Frank Kettnaker: (lacht) Ich meine schon, dass die digitale Bereitschaft erhalten bleibt und Unternehmen, die früh auf die neuen Techniken gesetzt haben, nach der Krise weiter davon profitieren werden. Auf der anderen Seite glaube ich, dass das momentane Defizit an Nähe und Kontakt zu einer Art Nachholeffekt führen könnte, von dem dann Berater mit einer sehr engen Beziehung zum Kunden profitieren. Dadurch könnte die Kunde-Vermittler-Beziehung dauerhaft gefestigt werden.
VWheute: Wie hat sich die Versicherungswirtschaft in der Krise geschlagen?

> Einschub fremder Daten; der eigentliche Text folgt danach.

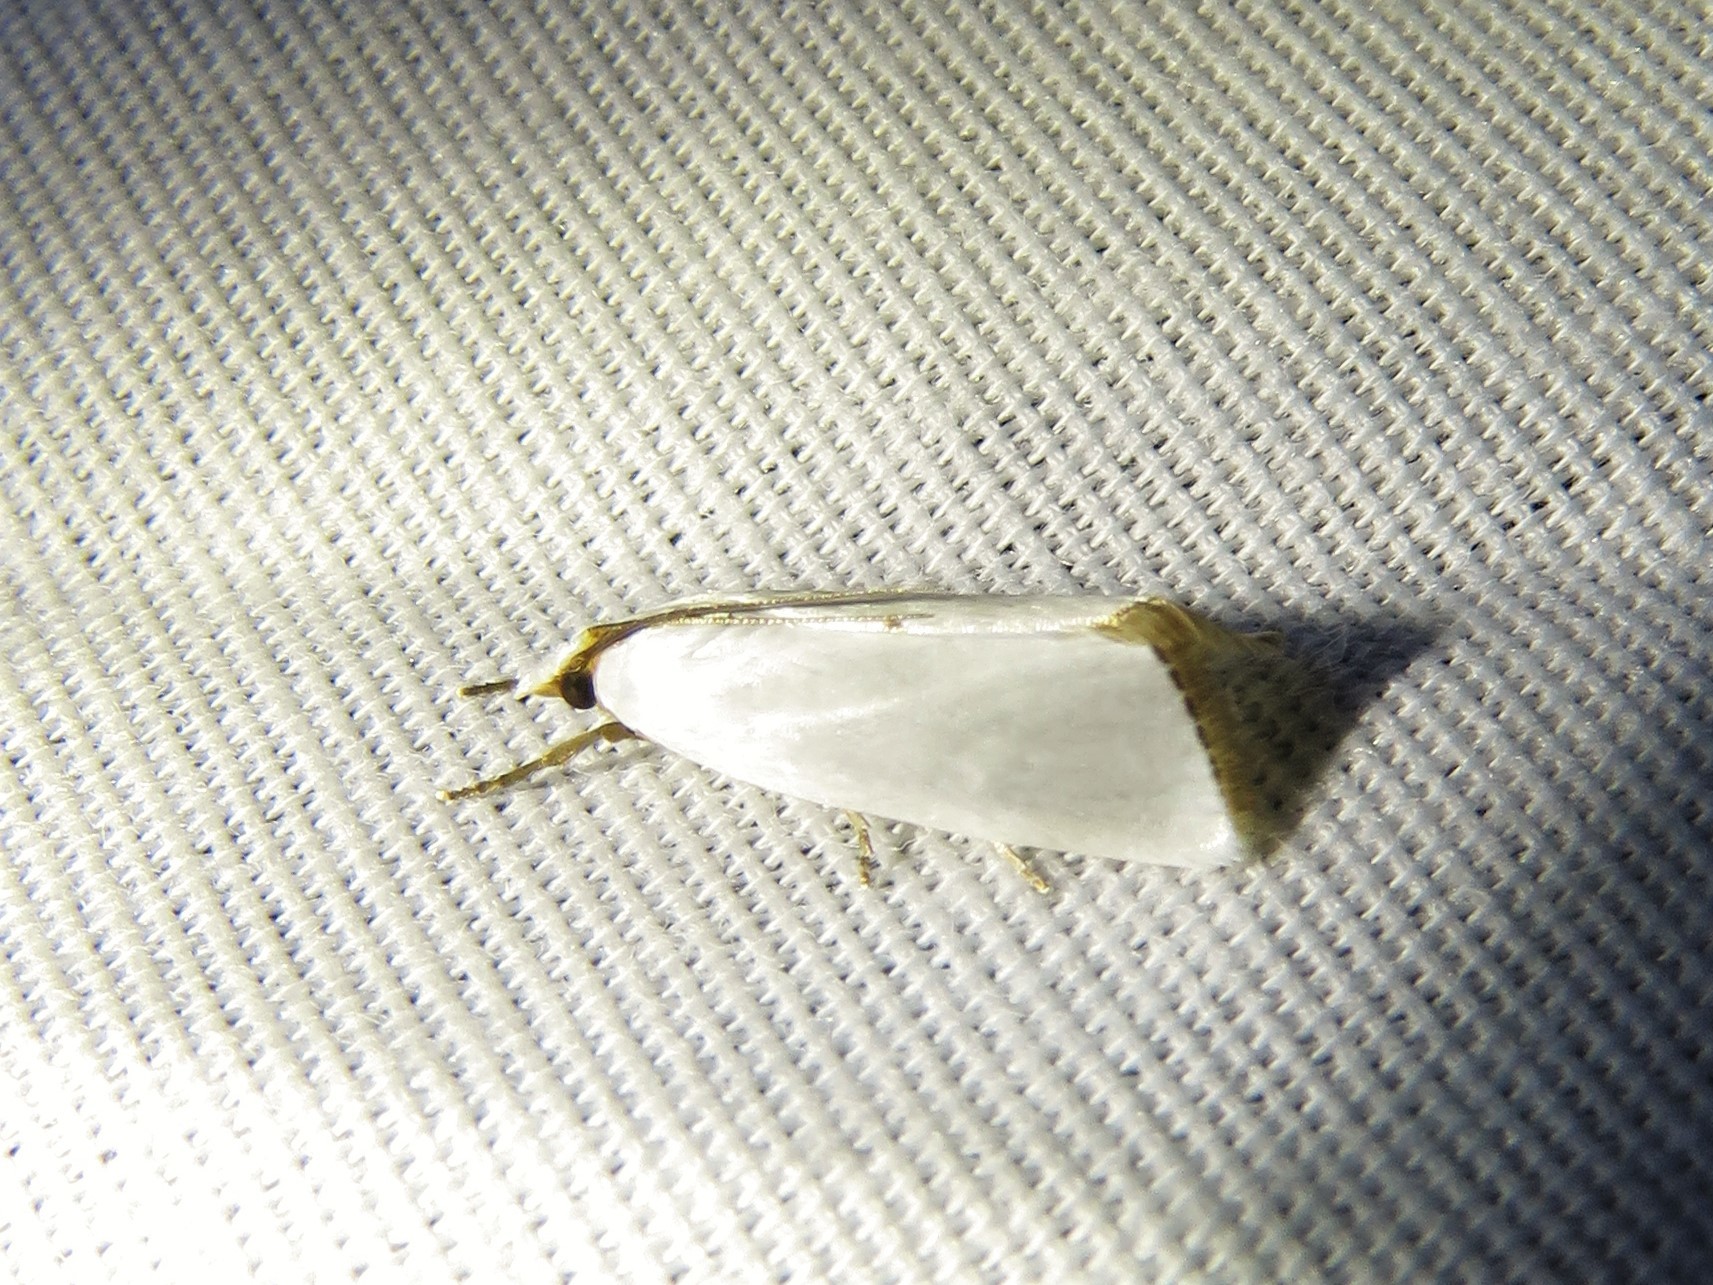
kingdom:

Frank Kettnaker: Sehr gut – es gelten hohe Sicherheitsstandards bei den eigenen Mitarbeitern und dennoch wird der Kundenkontakt aufrechterhalten. Jetzt muss man aufpassen, dass die Versicherungswirtschaft nicht als Rettungsschirm von Bundeskanzlerin Angela Merkel oder Finanzminister Olaf Scholz in Anspruch genommen wird. Wir als Branche sind auch in der momentanen Krise keine Solidaritäts- und Ertragsquelle. Bei allem gezeigten Gemeinschaftssinn muss die Branche ihr eigenes Kollektiv schützen.

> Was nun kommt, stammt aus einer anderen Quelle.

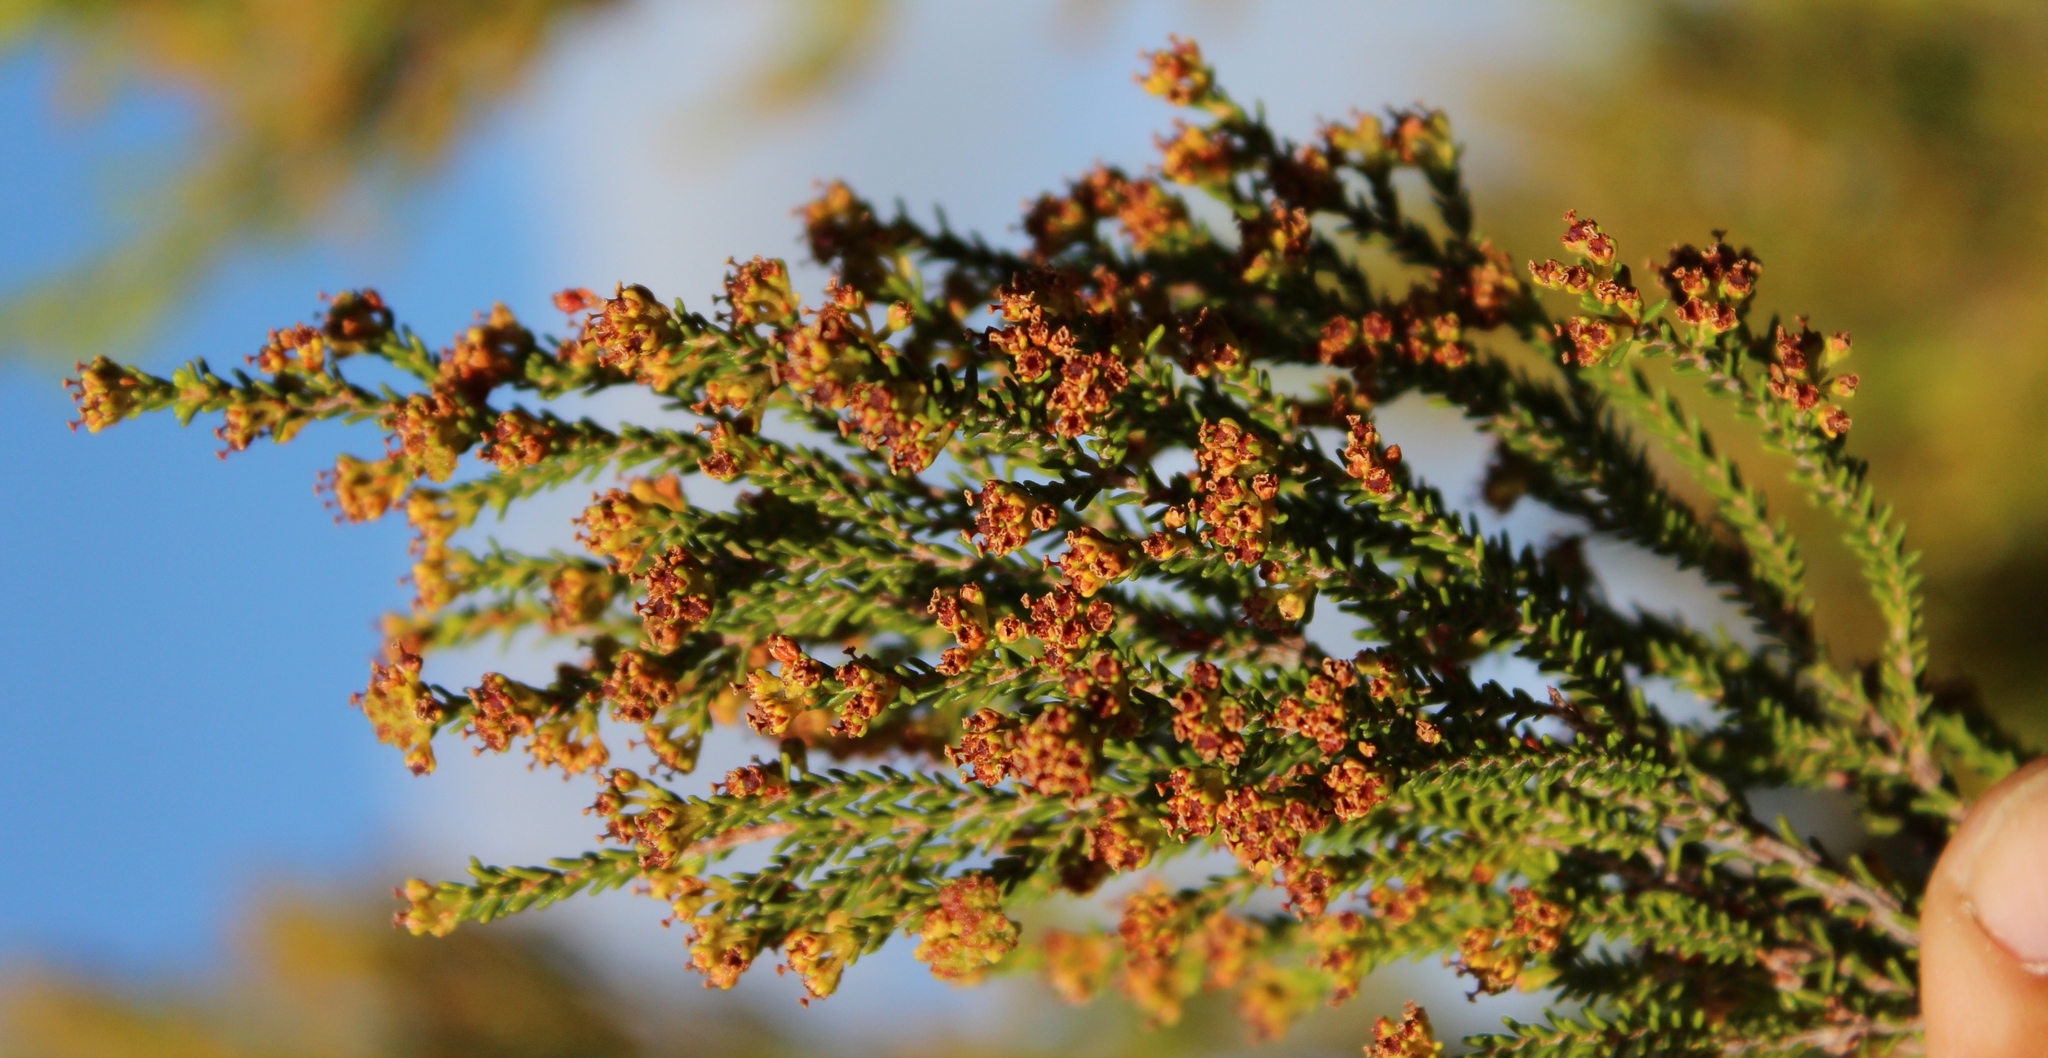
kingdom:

VWheute: Anderes Thema – wie geht es den Bienen?
Frank Kettnaker: (lacht) Denen geht es auf dem Firmengelände sehr gut. Von Corona sind sie nicht berührt.
VWheute: Fürchten Sie, dass das Thema Nachhaltigkeit nach der Krise erst einmal hintenanstehen muss?
Frank Kettnaker: Ich sehe die Gefahr einhundert prozentig. Wann haben Sie das letzte Mal von Greta Thunberg oder CO2- Emissionen gehört? Das wichtige Ziel des wirtschaftlichen Aufschwungs wird zunächst wieder an die erste Stelle rücken. Das wird aber nur eine kleine Delle sein. Wir waren beim Thema Nachhaltigkeit gesellschaftlich – nicht ergebnistechnisch – auf einem guten Weg; die Programme liegen in der Schublade, Politik und Wirtschaft werden das Thema nicht vergessen. Wir als ALTE LEIPZIGER-HALLESCHE Konzern werden daran festhalten und haben die Nachhaltigkeit weiter voll auf dem Schirm.
Die Fragen stellte VWheute-Redakteur Maximilian Volz.
Hm. Ich glaube nicht, dass die deutsche Versicherungswirtschaft in einer Krise steckt, stecken wird noch jemals dorthin geraten wird. Glaubt man den Ausführungen der Versicherer schnellen die Antrags und Umsatzzahlen in die Höhe. Man könnte meinen, Danke Corona. Ohne Corona hätte es diese gigantische Geschäftsentwicklung nicht gegeben. Ich persönlich rufe nur noch aus: Danke Corona. Ich verstehe daher diese Überschriften nicht. Wir sind kaufmännisch sehr gut aufgestellt. Die Kalkulation ist uns quasi in die Wiege gelegt worden. Da werden ganz sicher ein paar Milliönchen rechts und links vom Markt für gute Zwecke abfallen. Rettungsschirme inclusive. Denke positiv, könnte das Motto sein.